## [Materials provided]
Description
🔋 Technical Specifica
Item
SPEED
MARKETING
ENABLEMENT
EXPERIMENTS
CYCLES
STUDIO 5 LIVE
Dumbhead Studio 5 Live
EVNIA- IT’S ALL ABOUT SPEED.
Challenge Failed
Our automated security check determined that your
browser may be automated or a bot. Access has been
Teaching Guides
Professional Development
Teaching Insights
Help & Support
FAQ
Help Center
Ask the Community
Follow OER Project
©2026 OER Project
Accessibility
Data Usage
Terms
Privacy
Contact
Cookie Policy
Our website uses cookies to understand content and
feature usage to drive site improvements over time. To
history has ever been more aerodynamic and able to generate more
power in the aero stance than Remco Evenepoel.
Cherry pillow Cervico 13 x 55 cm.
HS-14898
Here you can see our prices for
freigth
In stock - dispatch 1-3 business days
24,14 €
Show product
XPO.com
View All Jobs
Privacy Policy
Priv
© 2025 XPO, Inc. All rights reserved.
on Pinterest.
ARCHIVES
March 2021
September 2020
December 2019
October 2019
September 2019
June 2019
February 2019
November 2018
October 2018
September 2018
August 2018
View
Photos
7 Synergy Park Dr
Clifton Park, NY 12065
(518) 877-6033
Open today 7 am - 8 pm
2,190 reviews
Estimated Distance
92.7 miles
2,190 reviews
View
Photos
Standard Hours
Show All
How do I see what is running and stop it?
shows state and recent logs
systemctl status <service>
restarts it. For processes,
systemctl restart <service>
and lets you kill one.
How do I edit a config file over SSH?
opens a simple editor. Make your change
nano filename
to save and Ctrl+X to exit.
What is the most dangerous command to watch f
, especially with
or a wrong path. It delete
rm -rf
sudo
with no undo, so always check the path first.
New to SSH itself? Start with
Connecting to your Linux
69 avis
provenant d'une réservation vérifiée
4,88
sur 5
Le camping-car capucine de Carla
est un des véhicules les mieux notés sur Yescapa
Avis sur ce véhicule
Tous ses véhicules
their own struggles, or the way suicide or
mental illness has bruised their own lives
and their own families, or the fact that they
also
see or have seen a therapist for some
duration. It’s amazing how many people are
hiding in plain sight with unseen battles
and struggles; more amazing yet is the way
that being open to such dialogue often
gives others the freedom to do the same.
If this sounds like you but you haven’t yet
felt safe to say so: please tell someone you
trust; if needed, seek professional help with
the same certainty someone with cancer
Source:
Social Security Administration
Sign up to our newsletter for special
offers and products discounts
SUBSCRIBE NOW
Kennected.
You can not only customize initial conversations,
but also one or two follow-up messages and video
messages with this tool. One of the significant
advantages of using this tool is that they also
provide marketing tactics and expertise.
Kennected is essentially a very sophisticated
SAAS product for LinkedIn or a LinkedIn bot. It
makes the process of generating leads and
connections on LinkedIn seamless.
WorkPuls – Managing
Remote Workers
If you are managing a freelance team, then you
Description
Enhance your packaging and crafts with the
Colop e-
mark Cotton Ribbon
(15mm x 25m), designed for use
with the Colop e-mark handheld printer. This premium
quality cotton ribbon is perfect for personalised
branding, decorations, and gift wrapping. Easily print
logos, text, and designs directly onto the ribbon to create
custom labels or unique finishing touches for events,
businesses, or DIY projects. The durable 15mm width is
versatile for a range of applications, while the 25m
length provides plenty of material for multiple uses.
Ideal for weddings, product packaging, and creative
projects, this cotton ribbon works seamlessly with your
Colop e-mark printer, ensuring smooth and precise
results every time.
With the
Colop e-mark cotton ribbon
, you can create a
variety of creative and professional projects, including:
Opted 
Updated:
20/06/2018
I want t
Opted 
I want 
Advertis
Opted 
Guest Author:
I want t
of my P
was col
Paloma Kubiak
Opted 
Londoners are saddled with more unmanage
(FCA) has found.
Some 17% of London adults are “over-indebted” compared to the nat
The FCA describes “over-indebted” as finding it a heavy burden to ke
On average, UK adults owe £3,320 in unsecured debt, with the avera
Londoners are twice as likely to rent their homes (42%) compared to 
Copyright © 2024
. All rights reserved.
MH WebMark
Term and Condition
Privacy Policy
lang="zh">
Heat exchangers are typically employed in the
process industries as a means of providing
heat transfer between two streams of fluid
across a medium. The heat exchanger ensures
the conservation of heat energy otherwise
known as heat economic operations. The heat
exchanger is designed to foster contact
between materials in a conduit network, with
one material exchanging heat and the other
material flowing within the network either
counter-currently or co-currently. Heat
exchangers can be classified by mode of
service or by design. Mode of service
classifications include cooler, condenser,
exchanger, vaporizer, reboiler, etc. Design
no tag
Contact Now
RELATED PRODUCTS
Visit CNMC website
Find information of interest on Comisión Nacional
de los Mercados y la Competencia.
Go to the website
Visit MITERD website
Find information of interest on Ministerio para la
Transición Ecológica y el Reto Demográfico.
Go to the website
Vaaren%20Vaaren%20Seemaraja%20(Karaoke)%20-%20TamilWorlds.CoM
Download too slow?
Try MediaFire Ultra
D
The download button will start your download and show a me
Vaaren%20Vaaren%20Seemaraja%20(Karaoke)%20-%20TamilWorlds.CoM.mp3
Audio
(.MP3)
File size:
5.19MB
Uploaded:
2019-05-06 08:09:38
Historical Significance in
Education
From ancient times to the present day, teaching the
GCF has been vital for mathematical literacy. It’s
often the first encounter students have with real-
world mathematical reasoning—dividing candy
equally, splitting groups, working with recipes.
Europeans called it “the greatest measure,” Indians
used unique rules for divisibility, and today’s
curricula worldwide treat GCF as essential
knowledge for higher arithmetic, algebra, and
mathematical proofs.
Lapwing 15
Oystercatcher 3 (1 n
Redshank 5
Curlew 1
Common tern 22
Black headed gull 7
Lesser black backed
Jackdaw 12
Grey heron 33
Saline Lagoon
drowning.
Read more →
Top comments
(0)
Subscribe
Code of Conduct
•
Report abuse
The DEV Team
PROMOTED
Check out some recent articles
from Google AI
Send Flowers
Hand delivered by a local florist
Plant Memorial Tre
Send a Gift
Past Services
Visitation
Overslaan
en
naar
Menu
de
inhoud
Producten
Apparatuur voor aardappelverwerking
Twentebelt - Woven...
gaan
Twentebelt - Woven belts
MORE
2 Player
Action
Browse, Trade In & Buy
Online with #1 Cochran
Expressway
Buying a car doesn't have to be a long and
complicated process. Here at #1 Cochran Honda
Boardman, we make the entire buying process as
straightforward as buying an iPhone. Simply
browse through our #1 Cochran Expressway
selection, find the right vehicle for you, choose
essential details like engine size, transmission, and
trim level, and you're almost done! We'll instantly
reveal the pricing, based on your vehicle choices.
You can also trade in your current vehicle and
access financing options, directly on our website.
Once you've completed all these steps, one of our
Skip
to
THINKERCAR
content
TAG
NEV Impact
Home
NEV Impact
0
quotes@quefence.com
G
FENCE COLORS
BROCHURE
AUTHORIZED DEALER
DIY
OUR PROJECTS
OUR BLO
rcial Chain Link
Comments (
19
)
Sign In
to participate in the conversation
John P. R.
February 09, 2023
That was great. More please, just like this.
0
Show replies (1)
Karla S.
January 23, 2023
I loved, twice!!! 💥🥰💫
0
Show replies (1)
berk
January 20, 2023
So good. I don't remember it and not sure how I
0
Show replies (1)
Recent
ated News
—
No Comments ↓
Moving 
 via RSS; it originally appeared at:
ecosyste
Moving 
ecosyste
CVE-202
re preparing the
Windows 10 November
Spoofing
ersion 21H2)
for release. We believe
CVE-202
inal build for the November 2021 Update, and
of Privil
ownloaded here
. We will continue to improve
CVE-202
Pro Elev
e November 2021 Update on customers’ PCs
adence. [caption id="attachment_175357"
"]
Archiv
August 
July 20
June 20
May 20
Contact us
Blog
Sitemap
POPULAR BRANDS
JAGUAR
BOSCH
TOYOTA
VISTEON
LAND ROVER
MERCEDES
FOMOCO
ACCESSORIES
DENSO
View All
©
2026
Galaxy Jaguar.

## [Exercise objective]
The listing above holds a line with "nano filename" and a line with "est un des véhicules". Print the stretch from the first through the second, exactly and alone.

## [Task output]
nano filename
to save and Ctrl+X to exit.
What is the most dangerous command to watch f
, especially with
or a wrong path. It delete
rm -rf
sudo
with no undo, so always check the path first.
New to SSH itself? Start with
Connecting to your Linux
69 avis
provenant d'une réservation vérifiée
4,88
sur 5
Le camping-car capucine de Carla
est un des véhicules les mieux notés sur Yescapa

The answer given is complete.